▸ Exercise instructions
Your answer must be an exact copy of the records below, minus the pictures.

[[ Input data open ]]

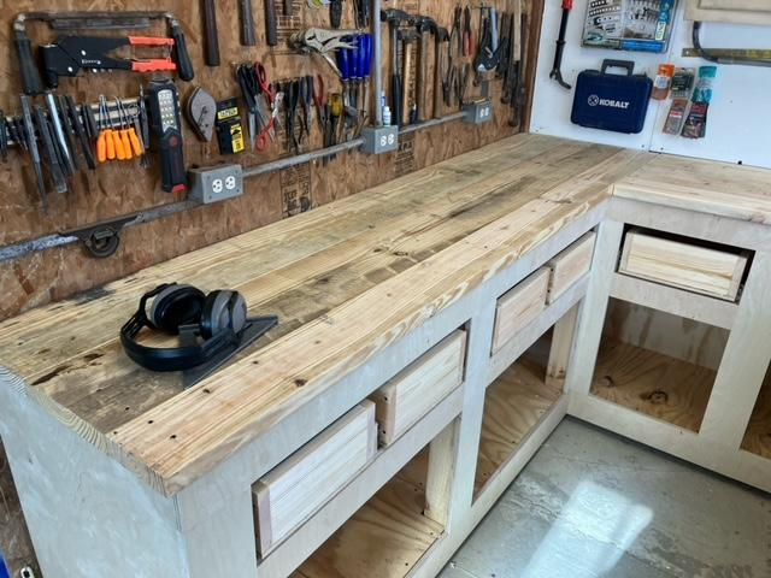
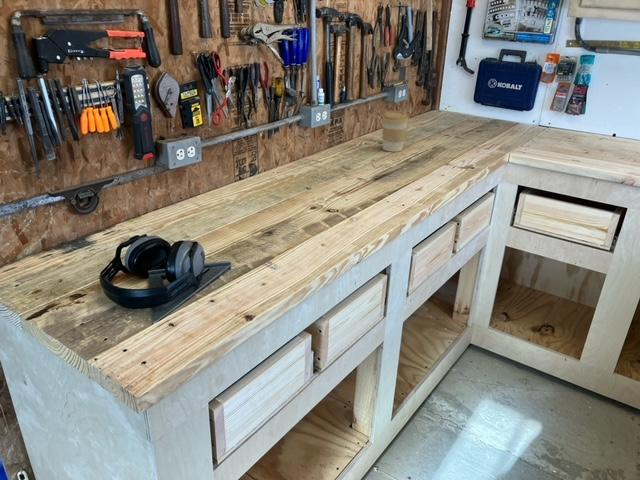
+ coffee cup [381,110,410,153]
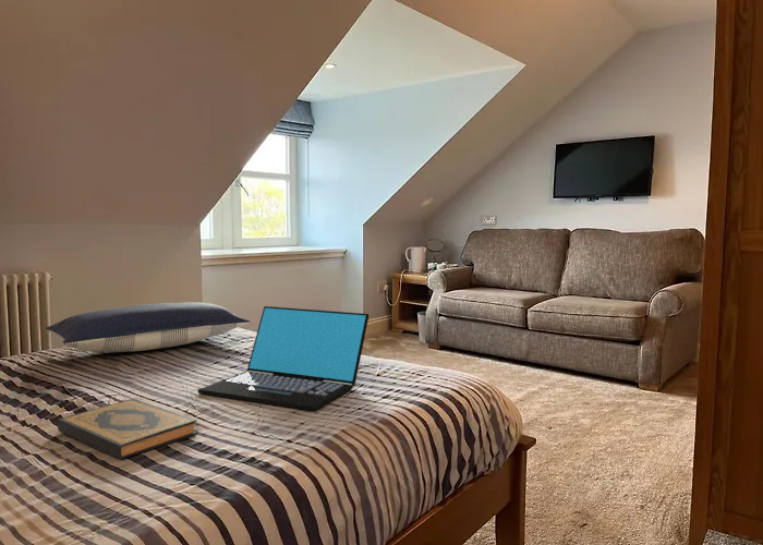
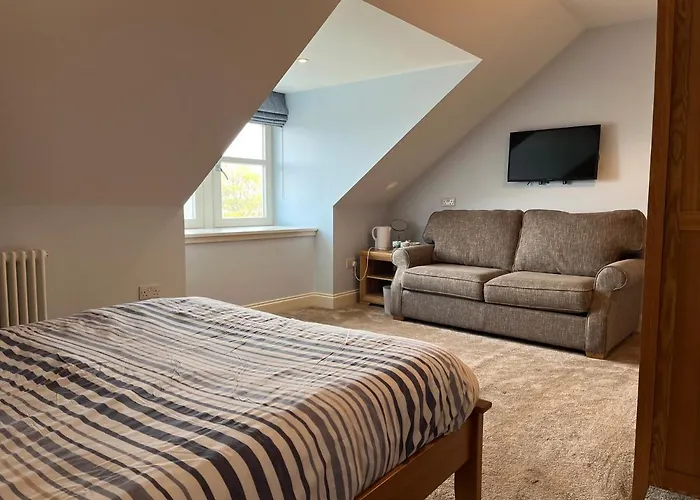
- pillow [45,301,251,353]
- hardback book [57,398,198,460]
- laptop [197,305,371,412]
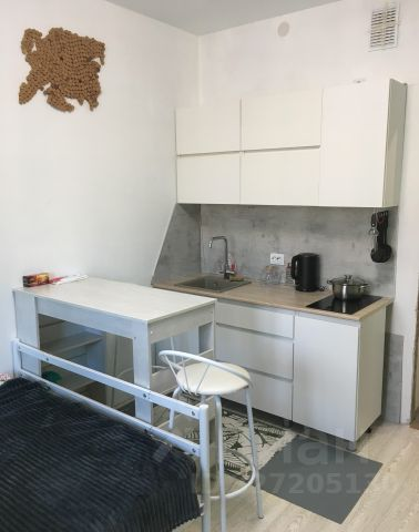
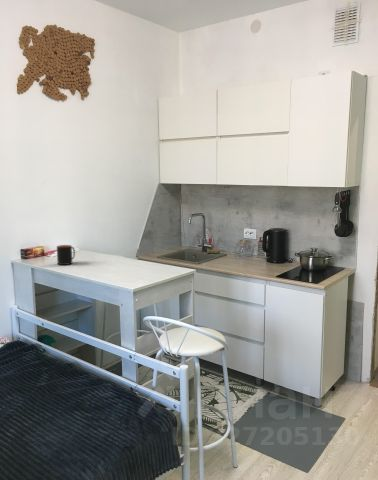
+ mug [56,244,76,266]
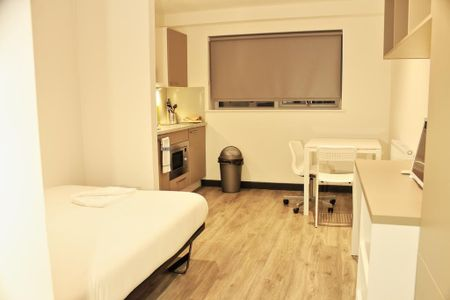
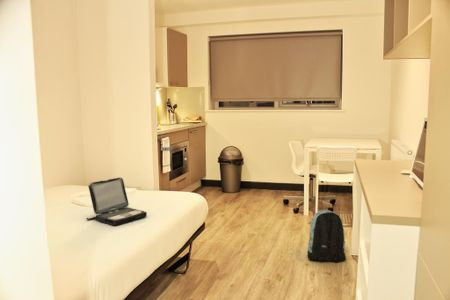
+ backpack [306,209,347,263]
+ laptop [85,176,148,226]
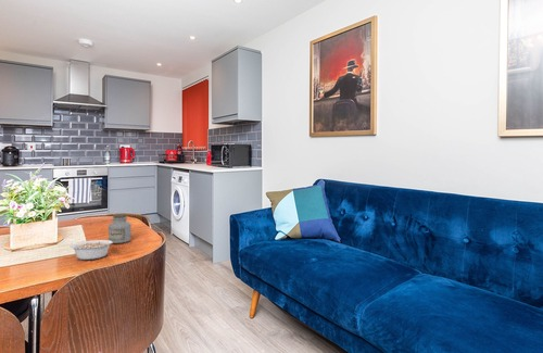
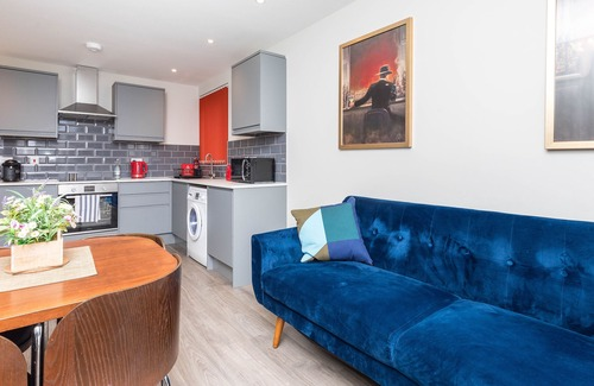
- legume [70,239,113,261]
- jar [108,213,132,244]
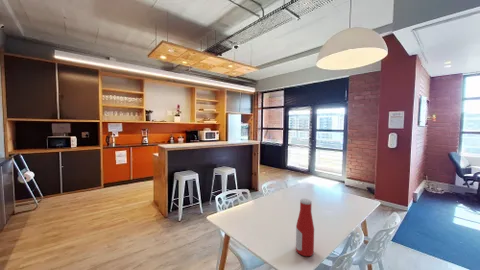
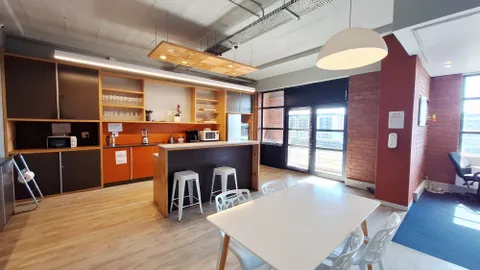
- bottle [295,198,315,257]
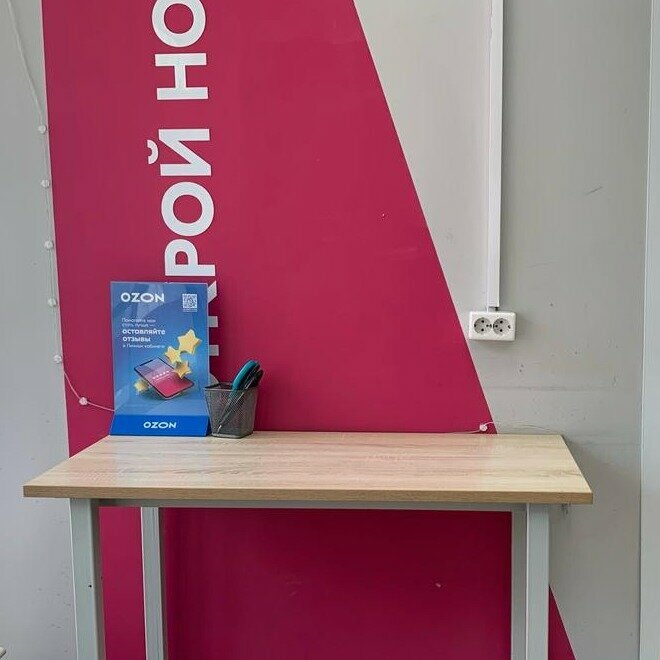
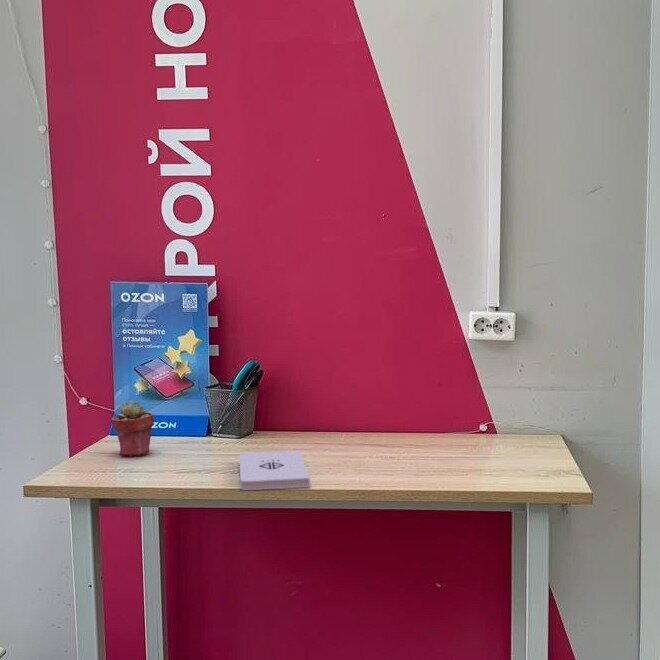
+ notepad [239,450,311,491]
+ potted succulent [111,399,155,457]
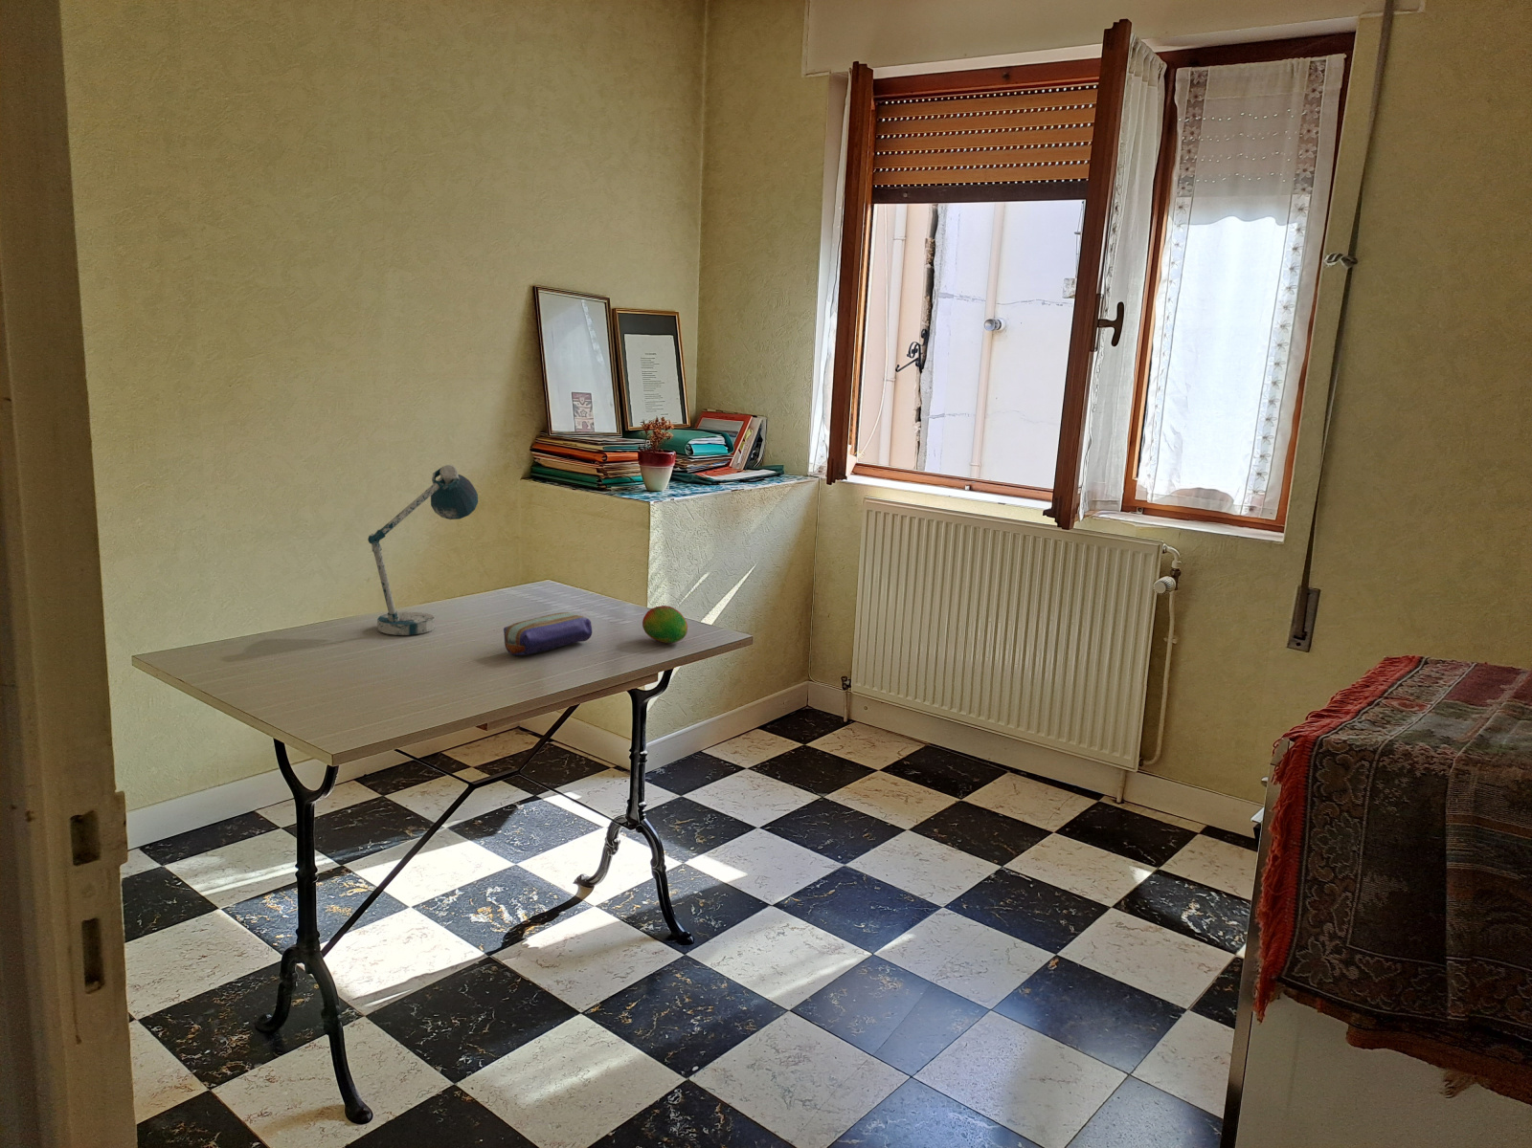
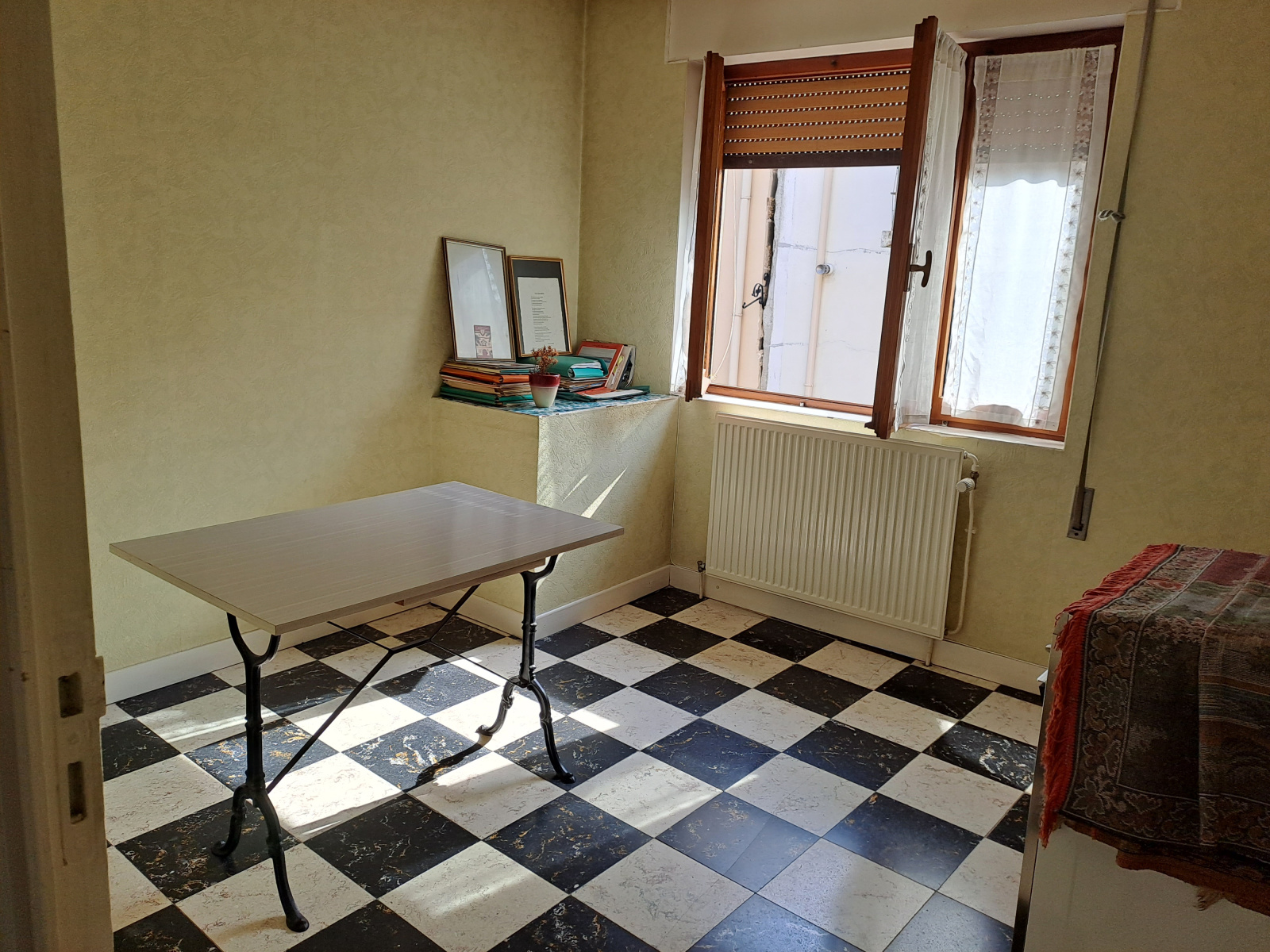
- desk lamp [367,464,479,637]
- pencil case [503,611,592,656]
- fruit [642,604,689,644]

[[ Input data closed ]]

▸ Result
+ coffee cup [381,110,410,153]
- pillow [45,301,251,353]
- hardback book [57,398,198,460]
- laptop [197,305,371,412]
+ mug [56,244,76,266]
+ backpack [306,209,347,263]
+ laptop [85,176,148,226]
- legume [70,239,113,261]
- jar [108,213,132,244]
- bottle [295,198,315,257]
+ notepad [239,450,311,491]
+ potted succulent [111,399,155,457]
- desk lamp [367,464,479,637]
- pencil case [503,611,592,656]
- fruit [642,604,689,644]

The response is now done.